Attenuating the input signal: For the best balance, a potentiometer can be used in place of the power valve's grid-leak resistor (Rg1), and the signal on each power valve grid viewed on an oscilloscope. The potentiometer can then be adjusted until the two signals are of the same magnitude and the stage is in balance. The potentiometer can either be left in place, or replaced by two fixed resistors of the correct values
If an oscilloscope is not available, the design of the potential divider can be found mathematically. Although in practice this may not result in absolutely perfect balance due to variations in valves, resistor tolerances etc., it should produce acceptable results for a guitar amp. The method is again quite simple: Calculate the gain of the paraphase in exactly the same way as for a normal common cathode gain stage by using:
Av = (mu * Ra) / (Ra + ra)

We should take into account the loading effect of the following 220k grid-leak resistor which appears in parallel with Ra, making 60k instead of 82k.:
Av = (100 * 60000) / (60000 + 50000)
= 55
(The value for ra was taken from the graph, but you could approximate it using the data sheet value.) If your design has an un-bypassed cathode you will need to use the appropriate formula of:
Av = (mu * Ra)/(Ra + ra) + (mu + 1) * Rk)

Since the gain of our paraphase is 55, we now know that we need to attenuate the signal from the pre-amp by a factor of 55 before it reaches the grid of the paraphase, so we can now work out the values for our potential divider. The value of the lower resistor must be 55 times smaller than the total resistance formed by the two resistors combined. We want the total value to be 220k, or at least close.
Lower resistor = 220000 / 55 = 4000 ohms
Upper resistor = 220000 - 4000 = 196k ohms

With a potentiometer these values can be dialled in exactly, but if using fixed resistors we will need to use common values. Rather than resort to a complex combination of series / parallel resistors, we can work backwards using standard values and see what comes close. 4000 ohms is close to 3.3k:
Total grid-leak = 3300 * 55 = 181500 ohms
Upper resistor = 181500 - 3300 = 178200 ohms
So we could probably get away with the nearest standard of 180k, in combination with 3.3k. This will actually result in an attenuation factor of 55.5 which is pretty good. You may need to play with resistor and gain values several times to find an acceptable arrangement.

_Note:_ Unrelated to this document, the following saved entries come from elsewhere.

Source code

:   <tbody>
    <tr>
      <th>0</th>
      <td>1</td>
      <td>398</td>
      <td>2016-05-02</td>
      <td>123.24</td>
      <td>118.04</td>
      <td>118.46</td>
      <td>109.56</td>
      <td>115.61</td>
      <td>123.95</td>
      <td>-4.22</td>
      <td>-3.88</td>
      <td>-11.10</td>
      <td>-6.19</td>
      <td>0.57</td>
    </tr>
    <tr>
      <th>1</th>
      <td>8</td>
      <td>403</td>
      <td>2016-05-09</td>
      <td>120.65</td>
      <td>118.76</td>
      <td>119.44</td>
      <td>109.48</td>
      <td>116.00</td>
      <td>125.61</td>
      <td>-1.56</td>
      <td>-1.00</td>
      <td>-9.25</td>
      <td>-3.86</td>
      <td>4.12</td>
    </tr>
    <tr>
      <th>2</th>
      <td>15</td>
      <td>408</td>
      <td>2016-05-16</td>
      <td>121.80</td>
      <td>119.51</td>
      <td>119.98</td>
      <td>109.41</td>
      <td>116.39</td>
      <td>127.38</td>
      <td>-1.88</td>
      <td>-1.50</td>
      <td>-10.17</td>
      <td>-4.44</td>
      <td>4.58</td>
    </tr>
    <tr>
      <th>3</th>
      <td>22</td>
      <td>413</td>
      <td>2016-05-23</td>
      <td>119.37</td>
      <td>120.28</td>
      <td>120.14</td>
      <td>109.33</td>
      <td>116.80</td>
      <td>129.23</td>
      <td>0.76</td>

Output coupling capacitors: Once these resistors have all been chosen, C1 and C2 can be chosen to provide a suitable bass roll-off when feeding the power valves. For a roll-off of 70Hz:
C = 1 / (2 * pi * f * Rg)
C = 1 / 2 * pi * 70 * 220000)
= 10nF.

The other half of the ECC83 would normally be the preceding pre-amp stage.
The two triodes could also share a common cathode resistor. No bypass capacitor would be requied since the two valves amplify out of phase, and this will help to compensate for any imbalances. It should also be noted that the examples above assumed the power valves were cathode-biased. If they are fixed-biased, the paraphase will require a coupling cap at its grid to block the negative bias voltage, and a separate grid-leak resistor. Such a circuit is shown below, and it starts to look a lot like a floating paraphase.

One problem with the paraphase is that inevitably, the signal being delivered to the second power valve will always suffer at least some distortion in the paraphase, particularly since we will probably push the preceding stage to maximum swing which may overdrive the paraphase somewhat, and so there will always be some small level of imbalance. Of course, this is not necessarily a drawback in a guitar amp- many players feel the paraphase lends a 'grubbiness' to an amp, which can be quite satisfying. Classic amps using the paraphase include the early Fender Bassman and most Supro amps- which Jimmy Page used on most recordings with Led Zeppelin.